This photograph indicates that some elements of Produce 2.0—meant to highlight improvements Walmart had made in sourcing and quality in the department and make it easier to shop—have arrived in the form of consolidated organic produce, lower-profile displays and wider aisles. Other elements contemplated by the change, including “large and bright” pricing signs, are considerably less evident.
Leveling the Playing Field
The new look drew plenty of attention from the larger industry. “Walmart continues to level the playing field against its top competitor, Amazon. The new store look and digital features build on Walmart’s long-term omnichannel strategy and serve as a logical follow-up to their recent Walmart+ membership announcement,” said Meyar Sheik, president and chief commerce officer of the cloud commerce platform Kibo, in one of several offered commentaries received within hours of the release.

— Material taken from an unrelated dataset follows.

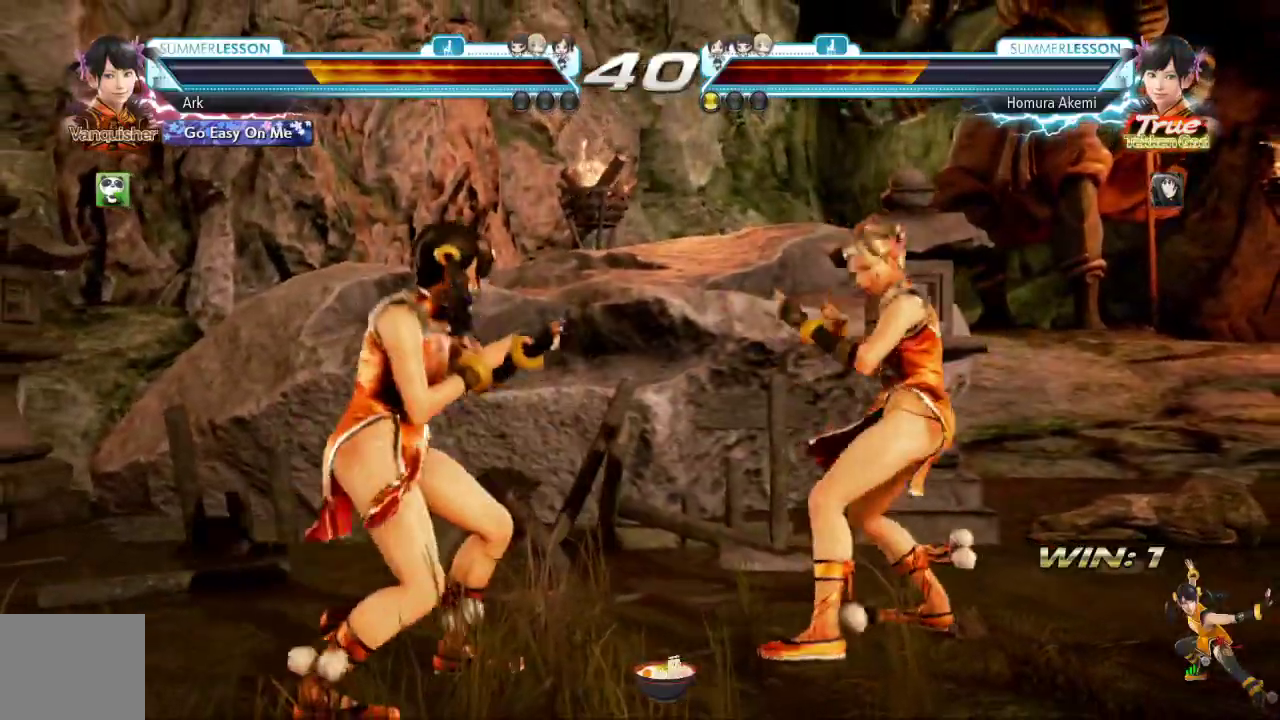
{"buttons": ["CIRCLE"], "left_stick": "center", "right_stick": "center", "events": [[33, "CIRCLE", "down"]]}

“Walmart’s new store design and mobile app is intended to help customers quickly complete their shopping by being led to the exact location of items,” added Kevin Sterneckert of Symphony AI. “However, before retailers can better serve their customers, they must ensure their back-end processes are prepared. From a merchandising perspective, inventory must always be accurate, and store layouts and planograms have to be executed correctly for shoppers to realize the full benefits of an enhanced store design and mobile app. Periodic compliance reviews that take hours or days to complete will not be successful. Inaccurate inventory or misplaced merchandise will only lead to more shopper frustration and even lost sales.”
Toggling Between Channels
Stores will include self-checkout kiosks as well as contactless payment solutions, including Walmart Pay, to limit contact between associates and customers. Select locations will also have Scan & Go to help customers manage their checkout directly.
“We’re always listening to our customers and innovating our in-store, online and mobile experiences to meet and exceed their expectations,” Whiteside said. “We want their time with us to be enjoyable and we’re working hard to create ways for them easily toggle between shopping channels—or use them together.”